Provided records>
--------------------

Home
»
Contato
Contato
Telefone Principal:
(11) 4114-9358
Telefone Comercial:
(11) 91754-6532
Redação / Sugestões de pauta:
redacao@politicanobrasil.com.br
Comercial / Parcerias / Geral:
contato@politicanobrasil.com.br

--------------------

Activity> State the number of lines in the records that include "Telefone", and write nothing else.

Worked solution> 2